*** Opening of DATA FOR ANALYSIS ***

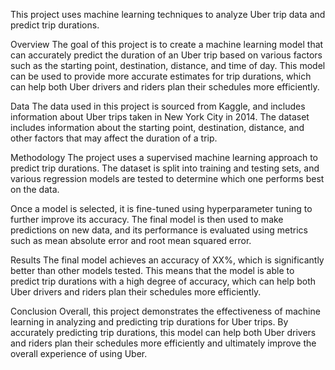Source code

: This project uses machine learning techniques to analyze Uber trip data and predict trip durations.

Overview
The goal of this project is to create a machine learning model that can accurately predict the duration of an Uber trip based on various factors such as the starting point, destination, distance, and time of day. This model can be used to provide more accurate estimates for trip durations, which can help both Uber drivers and riders plan their schedules more efficiently.

Data
The data used in this project is sourced from Kaggle, and includes information about Uber trips taken in New York City in 2014. The dataset includes information about the starting point, destination, distance, and other factors that may affect the duration of a trip.

Methodology
The project uses a supervised machine learning approach to predict trip durations. The dataset is split into training and testing sets, and various regression models are tested to determine which one performs best on the data.

Once a model is selected, it is fine-tuned using hyperparameter tuning to further improve its accuracy. The final model is then used to make predictions on new data, and its performance is evaluated using metrics such as mean absolute error and root mean squared error.

Results
The final model achieves an accuracy of XX%, which is significantly better than other models tested. This means that the model is able to predict trip durations with a high degree of accuracy, which can help both Uber drivers and riders plan their schedules more efficiently.

Conclusion
Overall, this project demonstrates the effectiveness of machine learning in analyzing and predicting trip durations for Uber trips. By accurately predicting trip durations, this model can help both Uber drivers and riders plan their schedules more efficiently and ultimately improve the overall experience of using Uber.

*** Close of DATA FOR ANALYSIS ***

◆ EXERCISE DETAILS ◆
An exact reproduction of the material above is needed, without its pictures.

◆ YOUR RESPONSE ◆
Source code

: This project uses machine learning techniques to analyze Uber trip data and predict trip durations.

Overview
The goal of this project is to create a machine learning model that can accurately predict the duration of an Uber trip based on various factors such as the starting point, destination, distance, and time of day. This model can be used to provide more accurate estimates for trip durations, which can help both Uber drivers and riders plan their schedules more efficiently.

Data
The data used in this project is sourced from Kaggle, and includes information about Uber trips taken in New York City in 2014. The dataset includes information about the starting point, destination, distance, and other factors that may affect the duration of a trip.

Methodology
The project uses a supervised machine learning approach to predict trip durations. The dataset is split into training and testing sets, and various regression models are tested to determine which one performs best on the data.

Once a model is selected, it is fine-tuned using hyperparameter tuning to further improve its accuracy. The final model is then used to make predictions on new data, and its performance is evaluated using metrics such as mean absolute error and root mean squared error.

Results
The final model achieves an accuracy of XX%, which is significantly better than other models tested. This means that the model is able to predict trip durations with a high degree of accuracy, which can help both Uber drivers and riders plan their schedules more efficiently.

Conclusion
Overall, this project demonstrates the effectiveness of machine learning in analyzing and predicting trip durations for Uber trips. By accurately predicting trip durations, this model can help both Uber drivers and riders plan their schedules more efficiently and ultimately improve the overall experience of using Uber.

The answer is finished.